(Source records)
-*-*-
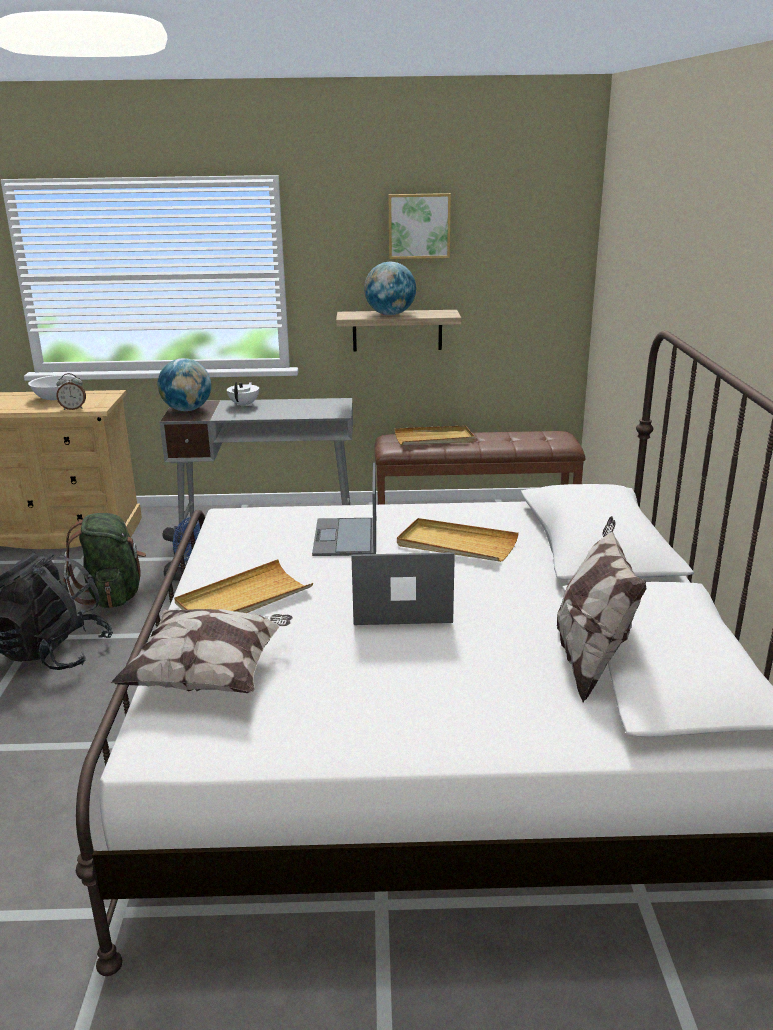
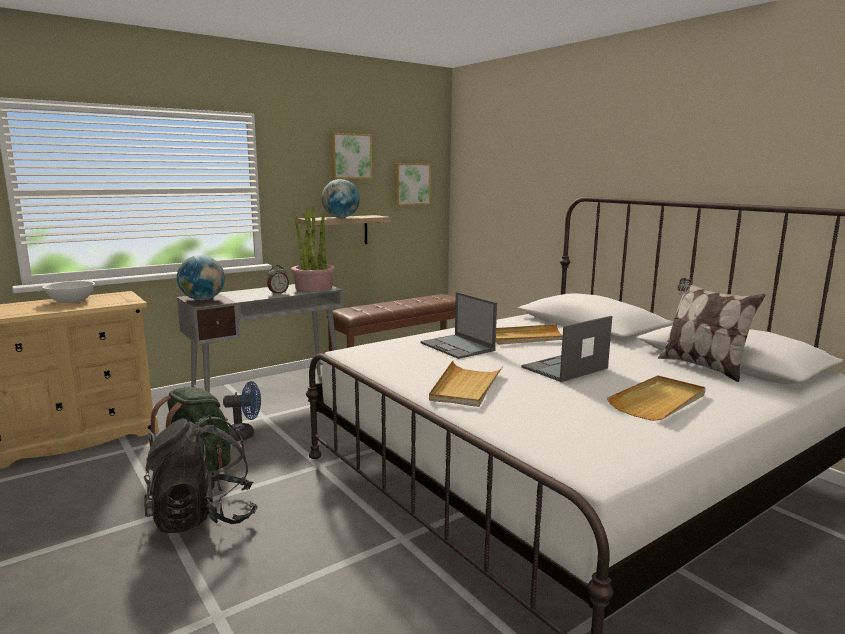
camera: 35 degrees left, 10 degrees down
(73, 408) = (108, 304): alarm clock -> alarm clock (278, 293)
(210, 675) = (539, 426): pillow -> none
(244, 405) = (246, 292): white teapot -> none
(323, 410) = (314, 288): none -> potted plant
(434, 439) = (374, 306): beige tray -> beige tray (659, 401)
(521, 264) = (411, 184): none -> picture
-*-*-
TASK TO CARRY OUT:
Tally up the lines above containing "none"; the number is the full answer.

OUTPUT:
4